The innate immune system is the body's first line of defense against pathogens. The innate immune sensor MDA5 detects nucleic acids derived from pathogenic genomes or damaged cells and drives the production of cytokines, an important signaling molecule in the immune inflammatory response. MDA5 can be aberrantly activated by host nucleic acids, however, leading to autoimmune activation. Hyperactive MDA5 alleles are associated with the development of autoimmune diabetes. Dr. Van Dis [Robert Black Fellow] aims to define the innate immune signaling pathways that initiate autoimmune diabetes to better understand immune activation pathways in the pancreas and guide the development of novel immunotherapies for pancreatic cancer. Dr. Van Dis received his PhD from the University of California, Berkeley and his BA from Carleton College, Northfield.
Dr. von Diezmann is a biophysicist who studies how cells regulate the pathway used to repair broken DNA. Errors in specific DNA repair pathways are an early step in the development of many cancers, such as with defects in homologous recombination for breast, ovarian, and pancreatic cancers. The Diezmann lab uses high-resolution microscopy techniques to visualize the process by which DNA breaks are designated for specific repair fates, working primarily in live meiotic nuclei of the model organism C. elegans. By elucidating the mechanisms by which protein assemblies form and transmit information along chromosomes and throughout the nucleus, her lab will help provide a foundation for the development of novel chemotherapies based on modulating the DNA damage response.
Dr.

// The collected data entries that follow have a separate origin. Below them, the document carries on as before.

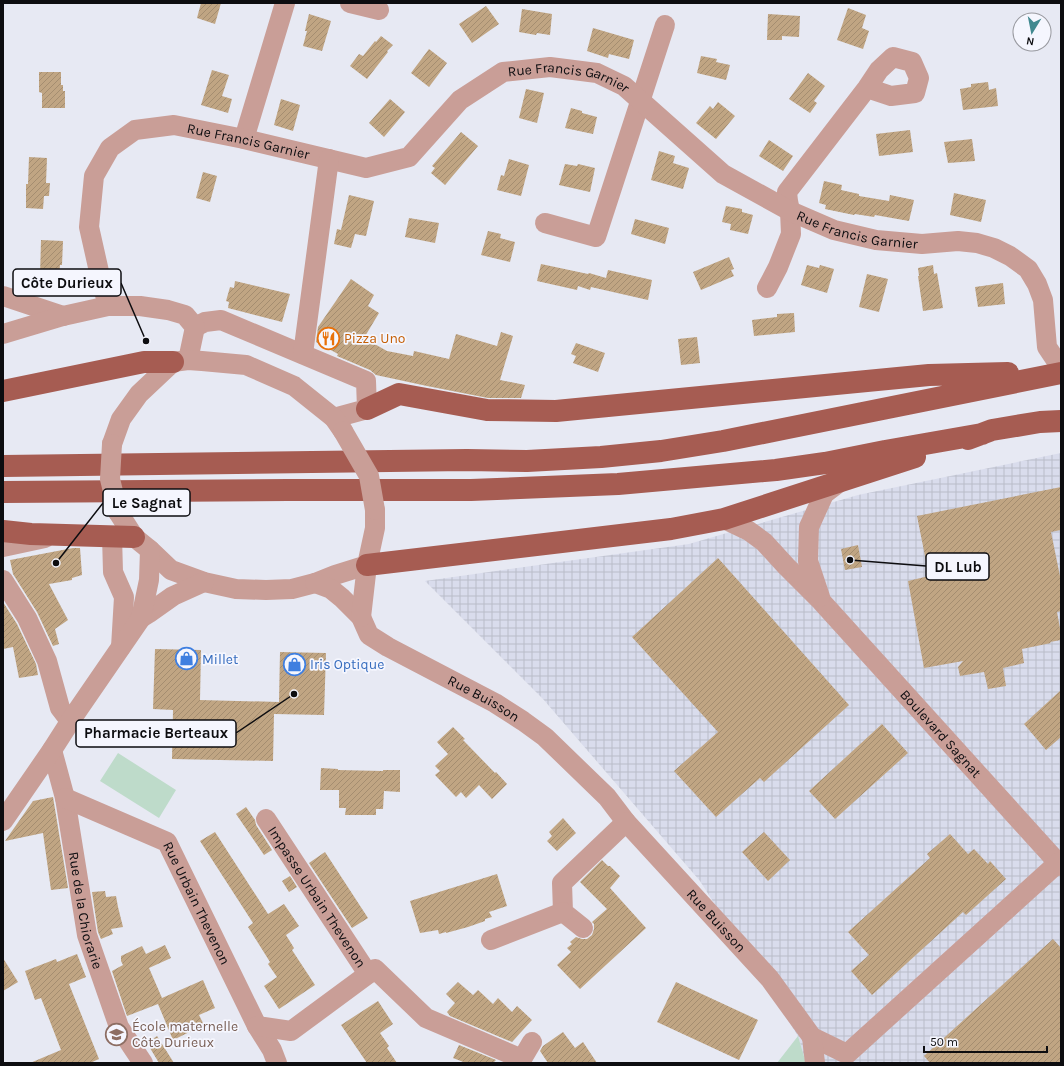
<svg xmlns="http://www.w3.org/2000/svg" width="1064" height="1066" viewBox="0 0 1064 1066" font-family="Karla,sans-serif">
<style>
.industrial{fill:url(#industrial-grid)}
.grass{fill:#bedbca}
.building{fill:url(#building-hatch)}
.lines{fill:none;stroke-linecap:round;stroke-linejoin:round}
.minor{stroke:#c99e97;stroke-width:20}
.major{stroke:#a65c52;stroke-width:22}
.minor-bridge{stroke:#c99e97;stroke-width:20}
.labels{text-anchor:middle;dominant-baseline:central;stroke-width:3.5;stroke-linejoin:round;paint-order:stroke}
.street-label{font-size:14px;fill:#0d0d10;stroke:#f5f6fe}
.food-label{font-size:14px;fill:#c56008;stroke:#f5f6fe;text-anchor:start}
.shop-label{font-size:14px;fill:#366cbe;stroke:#f5f6fe;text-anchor:start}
.education-label{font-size:14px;fill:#785e54;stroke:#f5f6fe;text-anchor:start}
.leader{fill:none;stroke:#0d0d10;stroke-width:1.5}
.callout-dot{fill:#0d0d10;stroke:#f5f6fe;stroke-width:1.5}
.callout{fill:#f5f6fe;stroke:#0d0d10;stroke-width:1.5}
.callout-label{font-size:15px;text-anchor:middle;font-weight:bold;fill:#0d0d10}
</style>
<defs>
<pattern id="industrial-grid" width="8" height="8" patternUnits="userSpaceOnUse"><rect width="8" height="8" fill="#d9dcec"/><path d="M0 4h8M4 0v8" fill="none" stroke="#b9bcc9"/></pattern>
<pattern id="building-hatch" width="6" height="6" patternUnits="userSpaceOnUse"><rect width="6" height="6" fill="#c0a583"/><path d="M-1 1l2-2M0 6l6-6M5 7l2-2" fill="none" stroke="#a48d70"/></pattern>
</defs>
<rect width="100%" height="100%" fill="#e7e9f3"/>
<path class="industrial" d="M1061,453v610h-255l-8,-27 -98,-155 -157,-182 -118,-118 264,-37 169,-49z"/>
<path class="grass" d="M118,753l58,37 -17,28 -59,-37z
M798,1036l8,27h-29z"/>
<path class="building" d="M201,3h20l-6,21 -18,-6z
M486,6l13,18 -27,19 -13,-19z
M848,8l18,7 -4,13 7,3 -6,18 -26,-9z
M522,9l30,5 -2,21 -13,-2 -1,2 -17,-3z
M309,14l22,7 -9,30 -19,-5 4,-15h-2z
M768,14l32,2 -1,21 -17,-1v4h-15z
M593,28l41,12 -5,19 -20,-5 -1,4 -21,-7z
M381,36l12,9 -6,6 1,1 -21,27 -17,-13 9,-12 4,2 12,-15 1,1z
M429,49l18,14 -18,24 -18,-14z
M701,56l16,3 -1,3 14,3 -4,15 -29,-7z
M212,70l17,5 -7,21 10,3 -4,14 -27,-8z
M39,72h22v13h2v6h2v17h-23v-15l-3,-1z
M808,73l17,13 -11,15 3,2 -7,10 -21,-14z
M988,82l1,8 7,-2 2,18 -35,4 -3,-21 11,-2v-3z
M526,89l18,4 -7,30 -18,-5z
M281,99l19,6 -7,26 -19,-6z
M390,99l15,13 -21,25 -15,-14z
M718,102l17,14 -19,23 -20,-16 14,-17 3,3z
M571,108l11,3v2l15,4 -4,17 -28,-6z
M910,130l3,22 -34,4 -3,-22z
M461,132l17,14 -33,39 -14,-12 4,-5 -3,-2z
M972,139l3,22 -27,2 -4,-21z
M769,140l24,16 -10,15 -24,-15z
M659,151l16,5 -2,7 16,5 -6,21 -32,-9z
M29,157l18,1 -1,25h4l-1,13h-5l-1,13 -17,-1v-24h2z
M509,159l20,6 -8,31 -24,-6 4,-15 3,1z
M565,164l12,2 1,-2 17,4 -5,24 -31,-7z
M203,172l14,4 -7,26 -14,-4z
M824,181l18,4 -1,5 18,4v2l30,5 1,-6 24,5 -5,21 -34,-6 -1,2 -19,-3 -1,1 -29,-6 1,-4 -7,-2z
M954,193l32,7 -5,22 -31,-7z
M349,195l25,6 -8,35 -11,-2 -4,14 -17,-4 3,-15 4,1z
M726,206l16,3v3l11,3 -5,19 -18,-4 1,-6 -9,-2z
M409,218l30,5 -4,20 -30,-6z
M635,219l34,9 -4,16 -34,-10z
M488,231l13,3 -1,4 15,4 -5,20 -29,-7z
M41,240l22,1 -1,24h-2l-1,11h-19z
M729,257l5,12 -3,1 3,6 -33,14 -8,-18z
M541,264l47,10 1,-1 17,5 2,-8 44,10 -4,20 -57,-13 -1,3 -12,-4 -1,4 -40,-9z
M807,265l12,3 1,-3 14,4 -7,24 -26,-8z
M933,265l1,9 3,-1 6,35 -20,3 -5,-35h1l-1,-8z
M867,274l21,5 -9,33 -20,-5z
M351,279l23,16 -6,11 11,7 -15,25 23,13 26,5 1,-5 35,8 7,-25 41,12 4,-14 12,4 -13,44 25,5 -4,13h-33l-61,-12 -51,-11 -6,-5 -33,-14 1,-2 -22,-12 2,-15z
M235,281l55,13 -8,28 -54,-14 1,-6 -3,-1 4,-14 4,1z
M1003,283l2,21 -27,3 -3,-20z
M794,313l1,19 -41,4 -2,-16 25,-3v-3z
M697,337l3,26 -19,2 -3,-26z
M576,343l29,10 -7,19 -25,-9 3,-7 -5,-2z
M1061,487v43l-10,2 10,49v30l-4,1 4,22v6l-11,2 1,1 -29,6 2,14 -21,5 3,18 -18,3 -4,-17 -24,4 -2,-9 5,-6 -39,7 -16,-87 21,-5 -12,-60z
M858,545l4,22 -17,3 -4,-21z
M73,548h7l2,27 -10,3v2l-23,4 19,36 -13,9 4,15 -6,2 -16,-34 -24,-38 -3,-14z
M718,558l131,147 -85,77 -4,-4 -44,39 -42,-46 44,-39 -86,-95z
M3,602l14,22 19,40 2,11 -19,3 -6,-31 -10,2z
M155,649l46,1 -1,50 79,2 1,-50 46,1 -2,62 -50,-1 -1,47 -101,-2 1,-49 -20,-1z
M1061,690v47l-15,13 -22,-26z
M882,724l26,29 -73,66 -26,-28z
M453,727l12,12 -2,1 32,33 1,-1 11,12 -15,15 -13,-14 -13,13 -5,-6 -5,5 -21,-22 5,-4 -5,-5 13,-12 -11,-12z
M321,768l17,1v1l45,1v-1h17v22l-16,-1 -1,18h-7v6h-31l1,-7h-7v-18h-19z
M53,797l15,91 -17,2 -8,-57 -38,8 28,-40z
M246,807l9,13 1,5 16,25 -8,5 -28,-41z
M563,818l13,15 -19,18 -10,-10 5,-5 -3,-4z
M215,832l53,82 16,-10 15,22 -13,9 8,13 -2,2 23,35 -36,24 -15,-23 13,-9 -9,-13 2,-2 -22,-35 5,-4 -53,-82z
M764,832l26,28 -22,21 -26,-29z
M950,834l18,20 6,-5 14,15 2,-3 16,18 -40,36 -3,-3 -91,83 -21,-24 18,-16 -21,-23 82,-74 -3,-4z
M325,852l43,66 -16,10 -43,-65z
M602,860l6,6h2l10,10 -10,12 36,40 -66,61 -23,-24 14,-13 -4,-4 5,-4 -2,-2 6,-5 6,2h5l5,-4 2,-6v-5l-2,-2 15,-13 -27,-27z
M497,874l10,32 -18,6 3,5 -7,2v2l-17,6 -22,6v-1l-7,2 -1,-4 -18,3 -10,-32z
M290,876l7,11 -8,5 -7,-11z
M105,891l1,6 10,-1 2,11 5,20 -12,2 2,5 -12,5 -3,-7 -6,-40z
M1053,939l8,9v115h-131l-6,-7z
M165,945l6,13 -22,10 13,30 41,-18 12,28 -16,7 5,10 -31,15 -15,-36 -31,12 -15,-45 11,-6 -2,-4v-5l21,-10 4,8z
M77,954l9,23 -17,7 30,75 -9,4h-60l31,-13 -20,-52 -6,2 -10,-29 31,-12 1,3z
M3,958l15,24 -15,9z
M458,982l15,13 5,-5 15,14 5,-6 14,14 5,-6 15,14 -20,22 -62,-26 -3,-4 8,-9 -9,-9z
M676,982l82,38 -19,40 -82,-38z
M378,1001l15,23 -13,9 9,13 -2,2 10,15h-30l-26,-38z
M563,1032l12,16 8,-6 14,21h-49l-8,-12 3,-5z
M157,1036l17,27h-15l-12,-20z
M459,1045l37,15 -3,3h-27l-13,-5z"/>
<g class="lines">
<g class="minor">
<path d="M350,3l29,7"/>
<path d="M244,139l41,-136"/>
<path d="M545,223l51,14 69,-212"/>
<path d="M767,288l11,-21 13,-33 -1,-23 -2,-10 -1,-9 80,-104 12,-18 14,-13 19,5 7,16 -4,15 -24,3 -24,-8"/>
<path d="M3,296l60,20"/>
<path id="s1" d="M108,306l-8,-30 -11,-49 5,-51 16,-28 25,-18 39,-5 70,14 122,29 43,-11 51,-57 43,-28 47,-5 47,6 27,13 99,88 67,37 44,19 42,10 46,4 36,-3 19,2 17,5 16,8 18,13 9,15 6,16 4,47 14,21"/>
<path d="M195,327l10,-5 16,-2 145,61 1,28 -33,9"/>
<path d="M3,334l60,-18 45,-10h32l28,4 17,5 10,12 -7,33"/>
<path d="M303,354l26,-195"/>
<path d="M112,444l9,-25 18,-25 34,-32 15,-2 14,1 44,4 48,21 40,32 9,13"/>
<path d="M118,512l16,25 16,13 21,20 33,12 32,7 30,1 26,-1 23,-6 20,-8 32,-10"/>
<path id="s2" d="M724,519l25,12 15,11 22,24 35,35 240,265"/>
<path d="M112,536l1,36 11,25 -3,50"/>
<path d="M3,547l42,-9"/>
<path d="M3,580l24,38 20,43 13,47 10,13"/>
<path id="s3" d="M315,583l16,6 11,9 19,19 8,18 19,12 107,56 28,18 22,16 62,60 19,25 144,157 42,58 35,17 211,-191"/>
<path d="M820,597l-12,-36 1,-34 15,-33 17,-13"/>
<path d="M361,617l6,-52 8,-37v-18"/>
<path d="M141,618l8,-5 24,-17 31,-14"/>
<path id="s4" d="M52,750l13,48 22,137 32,92 24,36"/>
<path id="s5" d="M65,798l102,44 90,184 15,24 5,13"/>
<path id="s6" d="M266,819l102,155"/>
<path d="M3,821l49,-71 23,-36 66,-96 8,-38 1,-30"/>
<path d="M583,928l-20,-16 -1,-29 64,-61"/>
<path d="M491,940l72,-28"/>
<path d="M257,1026l34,5 84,-62 51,49 96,41 10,-17"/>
<path d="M812,1037l3,26"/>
</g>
<path class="major" d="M3,391l141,-29h29
M367,409l32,-15 88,16 69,1 373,-36 79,-2
M968,439l24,-9 48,-8 21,-1
M3,466l464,-6 60,1 74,-4 60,-6 62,-10 65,-13 273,-55
M3,492l285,-2h183l147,-6 158,-14 49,-7 60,-12 97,-17
M3,531l28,3 103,3
M367,565l304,-36 53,-10 191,-62"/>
<path class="minor-bridge" d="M343,431l26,45 6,34
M112,444l-2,35 8,33"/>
</g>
<defs>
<symbol id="restaurant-ring" viewBox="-11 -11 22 22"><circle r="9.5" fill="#f5f6fe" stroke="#e8710a" stroke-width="1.5"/><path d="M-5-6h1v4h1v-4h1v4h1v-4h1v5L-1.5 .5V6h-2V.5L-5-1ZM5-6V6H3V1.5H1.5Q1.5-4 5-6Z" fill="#e8710a"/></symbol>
<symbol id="shop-ring" viewBox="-11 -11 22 22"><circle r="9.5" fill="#f5f6fe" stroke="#3f7fe0" stroke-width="1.5"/><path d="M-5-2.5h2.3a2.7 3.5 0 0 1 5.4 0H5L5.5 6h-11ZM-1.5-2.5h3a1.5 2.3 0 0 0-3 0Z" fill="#3f7fe0"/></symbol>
<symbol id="school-ring" viewBox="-11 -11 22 22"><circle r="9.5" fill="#f5f6fe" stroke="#8d6e63" stroke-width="1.5"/><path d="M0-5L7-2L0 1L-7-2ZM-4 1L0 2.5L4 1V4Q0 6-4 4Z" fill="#8d6e63"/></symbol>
</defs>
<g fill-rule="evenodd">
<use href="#restaurant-ring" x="316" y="326" width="25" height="25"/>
<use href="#shop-ring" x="174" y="646" width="25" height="25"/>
<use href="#shop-ring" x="282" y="652" width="25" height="25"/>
<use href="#school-ring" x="104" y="1022" width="25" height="25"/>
</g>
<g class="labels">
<g class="street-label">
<text stroke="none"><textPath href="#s1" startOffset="671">Rue Francis Garnier</textPath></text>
<text stroke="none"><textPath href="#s1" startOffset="311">Rue Francis Garnier</textPath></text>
<text stroke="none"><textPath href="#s1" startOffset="1008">Rue Francis Garnier</textPath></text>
<text stroke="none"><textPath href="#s3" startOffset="209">Rue Buisson</textPath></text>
<text stroke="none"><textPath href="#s2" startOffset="307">Boulevard Sagnat</textPath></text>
<text stroke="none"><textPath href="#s6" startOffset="93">Impasse Urbain Thevenon</textPath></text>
<text stroke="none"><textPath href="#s5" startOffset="179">Rue Urbain Thevenon</textPath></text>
<text stroke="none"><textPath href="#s4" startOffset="164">Rue de la Chiorarie</textPath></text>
<text stroke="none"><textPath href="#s3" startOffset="533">Rue Buisson</textPath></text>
</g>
<g class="food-label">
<text x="344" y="338">Pizza Uno</text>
</g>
<g class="shop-label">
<text x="202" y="659">Millet</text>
<text x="310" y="664">Iris Optique</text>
</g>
<g class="education-label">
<text x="132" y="1026">École maternelle<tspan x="132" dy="16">Côte Durieux</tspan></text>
</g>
</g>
<path class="leader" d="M146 341L121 283M56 563L103 503M850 560L926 566M294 694L236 733"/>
<g class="callout-dot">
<circle cx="146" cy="341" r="4"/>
<circle cx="56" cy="563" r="4"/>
<circle cx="850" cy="560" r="4"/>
<circle cx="294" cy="694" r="4"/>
</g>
<g class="callout">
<rect x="13" y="269" width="108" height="27" rx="4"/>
<rect x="103" y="489" width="87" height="27" rx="4"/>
<rect x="926" y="553" width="63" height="27" rx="4"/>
<rect x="76" y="720" width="160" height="27" rx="4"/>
</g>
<g class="callout-label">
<text x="67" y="288">Côte Durieux</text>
<text x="147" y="508">Le Sagnat</text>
<text x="958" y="572">DL Lub</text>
<text x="156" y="738">Pharmacie Berteaux</text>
</g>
<rect width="1064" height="1066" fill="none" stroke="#0d0d10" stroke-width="8"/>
<g transform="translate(1032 32) rotate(190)"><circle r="19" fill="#f5f6fe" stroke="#98999f"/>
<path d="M0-3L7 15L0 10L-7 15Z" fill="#418990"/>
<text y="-6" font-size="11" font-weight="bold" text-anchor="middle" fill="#0d0d10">N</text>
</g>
<path d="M924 1046v6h123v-6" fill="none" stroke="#0d0d10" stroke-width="2"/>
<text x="930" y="1046" font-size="12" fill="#0d0d10" stroke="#f5f6fe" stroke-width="3" paint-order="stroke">50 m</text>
</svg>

Zheng [Connie and Bob Lurie Fellow] is developing small molecules that selectively inhibit the protein K-Ras(G12D). Pancreatic ductal adenocarcinoma (PDAC) is the most lethal common cancer due to the infrequency of early diagnosis and the lack of targeted or immune therapies. A high percentage (>90%) of PDAC patients harbor KRAS mutations, with the majority expressing the K-Ras(G12D) missense mutation. Despite extensive drug discovery efforts across academia and industry, there are no approved drugs directly targeting oncogenic K-Ras(G12D). K-Ras lacks an apparent surface topology for reversible small molecule binding, leading to its notorious characterization as “undruggable.” Dr. Zheng is searching for small molecules that form a permanent bond with the mutant protein at its missense site and inhibit its interaction with effector proteins.